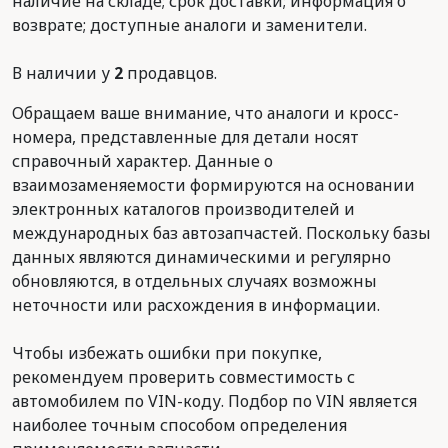
наличие на складе; срок доставки; информация о
возврате; доступные аналоги и заменители.
В наличии у
2
продавцов.
Обращаем ваше внимание, что аналоги и кросс-
номера, представленные для детали носят
справочный характер. Данные о
взаимозаменяемости формируются на основании
электронных каталогов производителей и
международных баз автозапчастей. Поскольку базы
данных являются динамическими и регулярно
обновляются, в отдельных случаях возможны
неточности или расхождения в информации.
Чтобы избежать ошибки при покупке,
рекомендуем проверить совместимость с
автомобилем по VIN-коду. Подбор по VIN является
наиболее точным способом определения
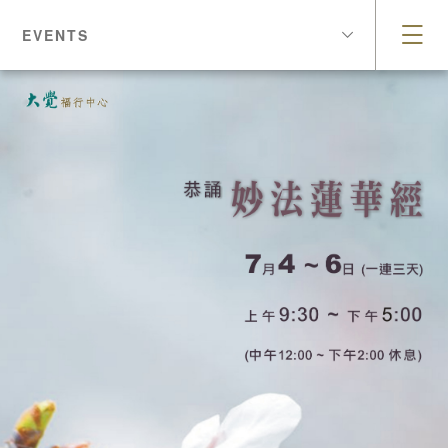
EVENTS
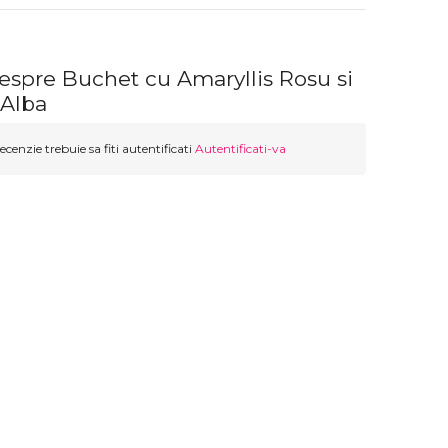
espre Buchet cu Amaryllis Rosu si
 Alba
ecenzie trebuie sa fiti autentificati
Autentificati-va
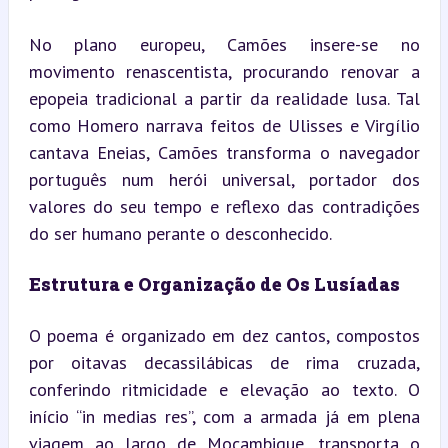
No plano europeu, Camões insere-se no 
movimento renascentista, procurando renovar a 
epopeia tradicional a partir da realidade lusa. Tal 
como Homero narrava feitos de Ulisses e Virgílio 
cantava Eneias, Camões transforma o navegador 
português num herói universal, portador dos 
valores do seu tempo e reflexo das contradições 
do ser humano perante o desconhecido.
Estrutura e Organização de Os Lusíadas
O poema é organizado em dez cantos, compostos 
por oitavas decassilábicas de rima cruzada, 
conferindo ritmicidade e elevação ao texto. O 
início “in medias res”, com a armada já em plena 
viagem ao largo de Moçambique, transporta o 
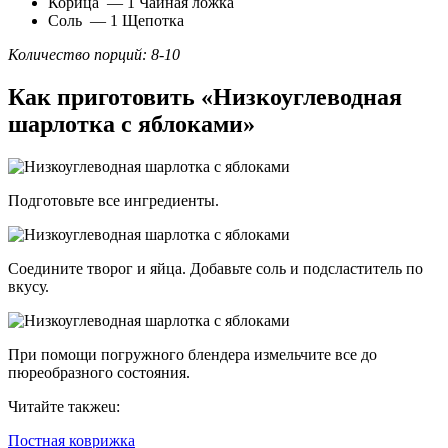
Корица — 1 Чайная ложка
Соль — 1 Щепотка
Количество порций: 8-10
Как приготовить «Низкоуглеводная
шарлотка с яблоками»
Подготовьте все ингредиенты.
Соедините творог и яйца. Добавьте соль и подсластитель по
вкусу.
При помощи погружного блендера измельчите все до
пюреобразного состояния.
Читайте такжеu:
Постная коврижка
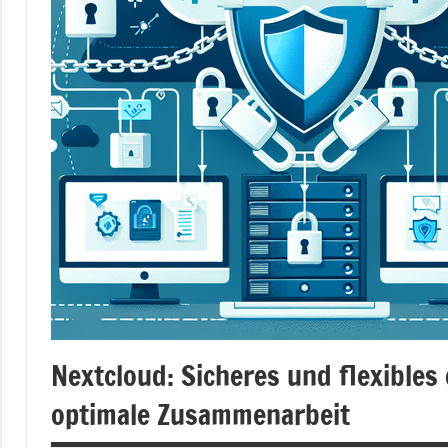
Nextcloud: Sicheres und flexible
optimale Zusammenarbeit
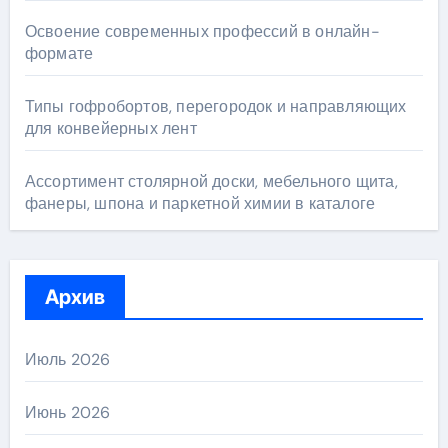
Освоение современных профессий в онлайн-
формате
Типы гофробортов, перегородок и направляющих
для конвейерных лент
Ассортимент столярной доски, мебельного щита,
фанеры, шпона и паркетной химии в каталоге
Архив
Июль 2026
Июнь 2026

+-------+

Could you output every line of text in the listing above as a JSON list of strings, one string per line, with blank lines skipped and the pictures left out?

• [Exercise output]
[
  "наличие на складе; срок доставки; информация о",
  "возврате; доступные аналоги и заменители.",
  "В наличии у",
  "2",
  "продавцов.",
  "Обращаем ваше внимание, что аналоги и кросс-",
  "номера, представленные для детали носят",
  "справочный характер. Данные о",
  "взаимозаменяемости формируются на основании",
  "электронных каталогов производителей и",
  "международных баз автозапчастей. Поскольку базы",
  "данных являются динамическими и регулярно",
  "обновляются, в отдельных случаях возможны",
  "неточности или расхождения в информации.",
  "Чтобы избежать ошибки при покупке,",
  "рекомендуем проверить совместимость с",
  "автомобилем по VIN-коду. Подбор по VIN является",
  "наиболее точным способом определения",
  "EVENTS",
  "espre Buchet cu Amaryllis Rosu si",
  " Alba",
  "ecenzie trebuie sa fiti autentificati",
  "Autentificati-va",
  "No plano europeu, Camões insere-se no ",
  "movimento renascentista, procurando renovar a ",
  "epopeia tradicional a partir da realidade lusa. Tal ",
  "como Homero narrava feitos de Ulisses e Virgílio ",
  "cantava Eneias, Camões transforma o navegador ",
  "português num herói universal, portador dos ",
  "valores do seu tempo e reflexo das contradições ",
  "do ser humano perante o desconhecido.",
  "Estrutura e Organização de Os Lusíadas",
  "O poema é organizado em dez cantos, compostos ",
  "por oitavas decassilábicas de rima cruzada, ",
  "conferindo ritmicidade e elevação ao texto. O ",
  "início “in medias res”, com a armada já em plena ",
  "viagem ao largo de Moçambique, transporta o ",
  "Корица — 1 Чайная ложка",
  "Соль — 1 Щепотка",
  "Количество порций: 8-10",
  "Как приготовить «Низкоуглеводная",
  "шарлотка с яблоками»",
  "Подготовьте все ингредиенты.",
  "Соедините творог и яйца. Добавьте соль и подсластитель по",
  "вкусу.",
  "При помощи погружного блендера измельчите все до",
  "пюреобразного состояния.",
  "Читайте такжеu:",
  "Постная коврижка",
  "Nextcloud: Sicheres und flexible",
  "optimale Zusammenarbeit",
  "Освоение современных профессий в онлайн-",
  "формате",
  "Типы гофробортов, перегородок и направляющих",
  "для конвейерных лент",
  "Ассортимент столярной доски, мебельного щита,",
  "фанеры, шпона и паркетной химии в каталоге",
  "Архив",
  "Июль 2026",
  "Июнь 2026"
]